De branche en branche

Il est arrivé dans la classe de Mlle Cochon trois semaines après la rentrée. À première vue, on ne l’a pas trouvé bizarre. Mlle Cochon lui a demandé de s’installer près de moi, au fond de la salle.
Puis, elle nous l’a présenté. Elle a dit qu’il s’appelait Youpe Laboume. Personne n’a osé ricaner : Mlle Cochon n’aime pas qu’on se moque des noms propres. On sentait qu’elle souffrait sans doute de porter le nom des Cochon, une famille pourtant plus qu’honorable, qui avait compté des héros de la guerre, un député, l’inventeur du gaufrier à piles et plusieurs personnalités du département.
Parmi les élèves, il y avait un Cornard, un Gambette, les jumeaux Tambouille, une Quatrefesses et un Morzifor. Il aurait fallu se moquer de tout le monde. C’était trop. Alors, tacitement, on avait décidé de ne se moquer de personne. Sauf de Durand Pierre qui était tellement normal que ça en devenait ridicule.

Franz Bartelt, qui nous désopile souvent avec ses personnages d’ahuris magnifiques ou de bavards impénitents, se fait plus tendre dans le roman Singeries qui paraît aujourd’hui pour notre plus grande joie.
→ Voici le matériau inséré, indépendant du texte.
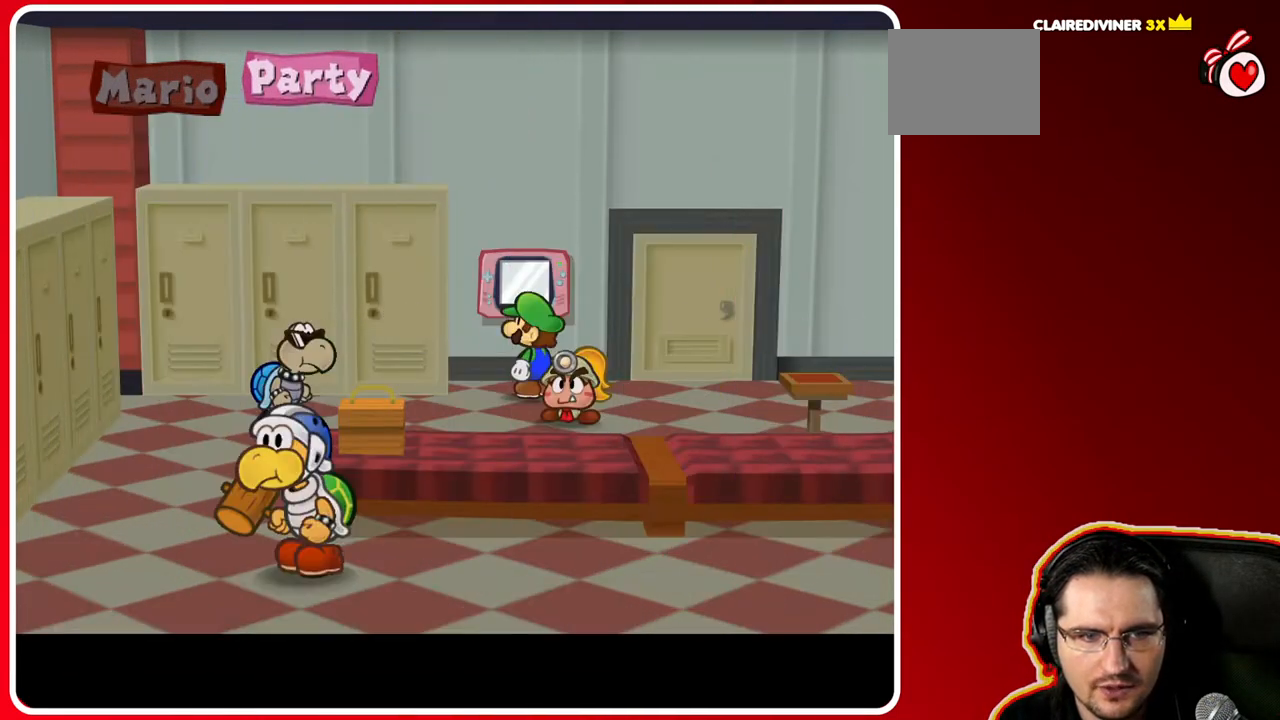
{"buttons": [], "left_stick": "up", "right_stick": "center", "events": [[100, "A", "down"], [183, "A", "up"], [417, "left_stick", "up"]]}
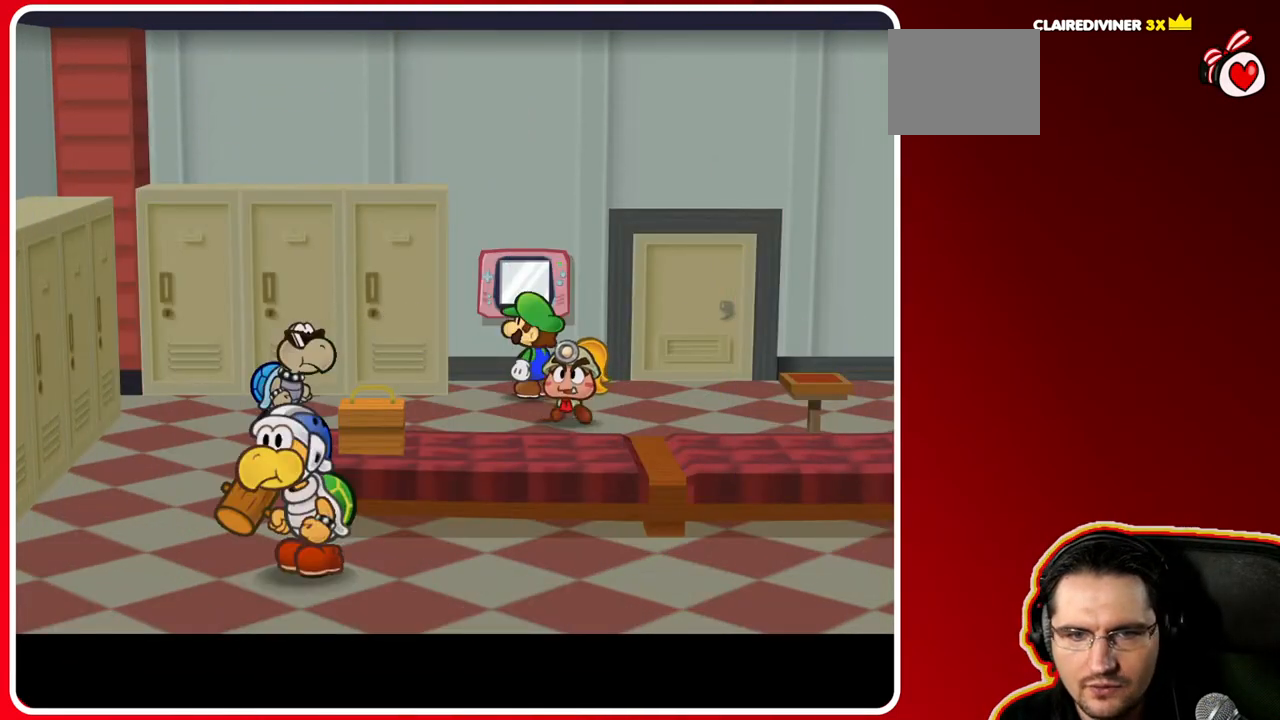
{"buttons": [], "left_stick": "up", "right_stick": "center", "events": []}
On y suit les sautillantes aventures d’Émile Cacasse et Youpe Laboum, deux écoliers emportés dans des péripéties dont la cocasserie n’a d’égale que l’espièglerie. C’est un livre à part dans le parcours de l’auteur du “Jardin du bossu” qui imagine rarement des enfants dans ses intrigues, et il y est particulièrement attaché : cela nous fait vraiment chaud au cœur qu’il nous l’ait confié. On espère qu’il grimpera joliment en librairie, il le mérite ce Singeries !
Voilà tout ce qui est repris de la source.